**SELECTED PASSAGE:**

After spending much of 2018 emulating and refining the “notch” full screen design first seen on the Essential PH-1 and more famously on the Apple iPhone X, it looks like Android manufacturers have heard consumers and turned the corner, reducing the size of the notch to maximise screen real estate.

In the last few weeks, we’ve seen Oppo’s R17 Pro (and the OnePlus 6T) launch with tiny “waterdrop” notch designs, and Samsung has shared their vision of how they see notches fitting into their future.

It’s important to note that there are actually good reasons for the large notch on at least a few phones. Firstly, there’s necessary hardware in the front of a phone like the front-facing camera, proximity sensor and a speaker. On the Apple iPhone X, the notch also holds the infrared projector and camera that’s necessary to secure the device with a face unlock system (that’s not fooled by a photo).

However, most Android devices with a notched screen don’t actually include such hardware and are relying on software doing facial recognition using the front-facing camera. It’s why many Android phones have narrower notches, and why we’re starting to see wider ones as devices like the Oppo Find X and Huawei Mate 20 Pro add the necessary hardware to accomplish same.

We’re also seeing some clever attempts to work around the need for a notch at all. Multiple phones now offer popup cameras, and the Oppo R17 Pro hiding the front speaker/earpiece in the frame of the phone rather than the screen. We’ve seen the advent of the in-screen fingerprint reader, fulfilling a science-fiction fantasy of some years, and we’re also starting to see talk of in-screen cameras. Finally, we’ve also got clever software solutions that turn the screen black around the notch, effectively hiding it but using the area to display notification icons.

After staying relatively quiet on the issue of notches, Samsung recently shared their thoughts on the options they might offer in future phones including a design that seems to forego the “notch” element entirely – a cutout hole in the screen where the camera peeks though.

Image Credit: Android Police

Rumours have since emerged claiming that 2019’s premier Galaxy S device will use the cutout hole design, and today we’re seeing Huawei offshoot Honor preparing to launch a phone that appears to use a camera cutout in mid-January.

The phone in question is the Honor View 20, a device whose specs are yet-unknown. But, the marketing campaign is reminiscent of Huawei’s glitzy launch of the P20 Pro in Paris earlier in the year, so we’d expect to see some form of Huawei’s Leica-developed the setup make an appearance on the phone.

**LISTED ENTRIES:**

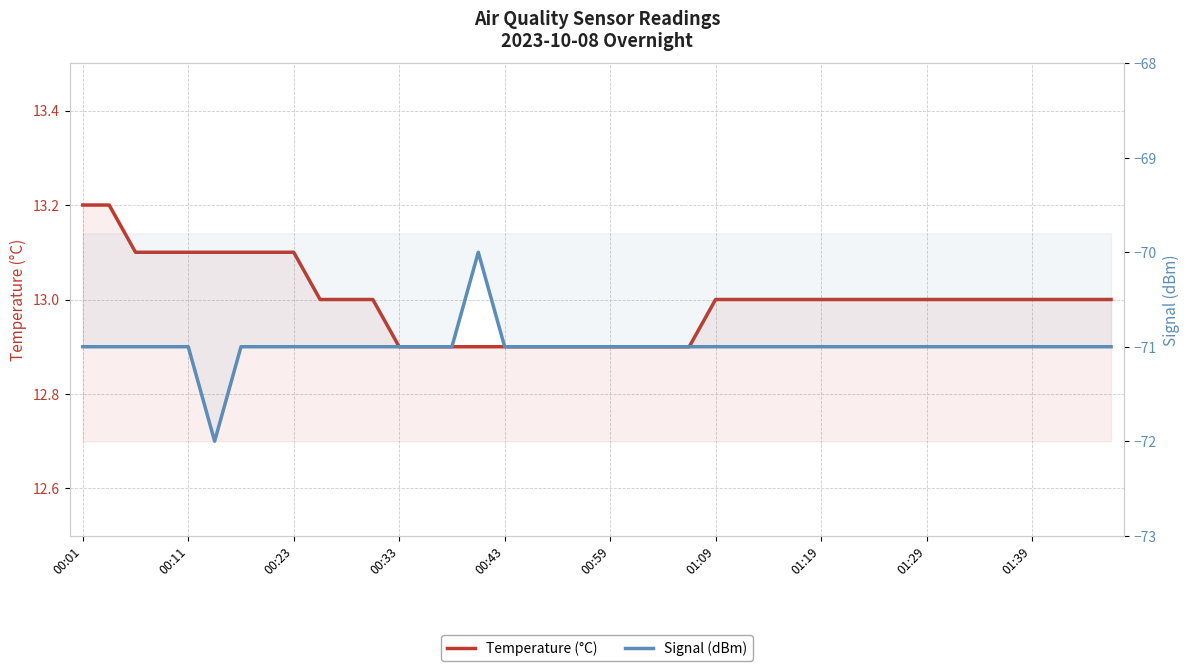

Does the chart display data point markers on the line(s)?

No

* * *

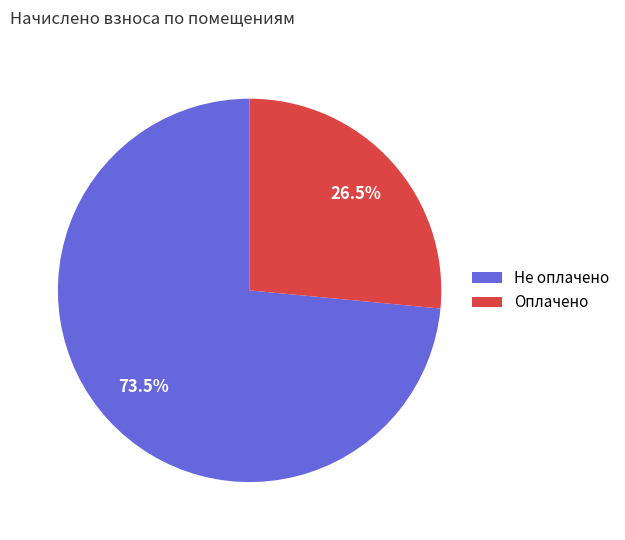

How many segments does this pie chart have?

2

**ABOUT THIS EXERCISE:** In the article on phone screen notches above, turn the paragraph that begins "We’re also seeing some clever attempts" into a short bulleted list that keeps its main facts.

**EXERCISE RESPONSE:**
Ways phones are working around the notch:
- Popup cameras, now offered on multiple phones
- Moving the front speaker/earpiece into the phone's frame instead of the screen, as on the Oppo R17 Pro
- In-screen fingerprint readers, with in-screen cameras starting to be discussed
- Software that blacks out the screen around the notch to hide it while using that area for notification icons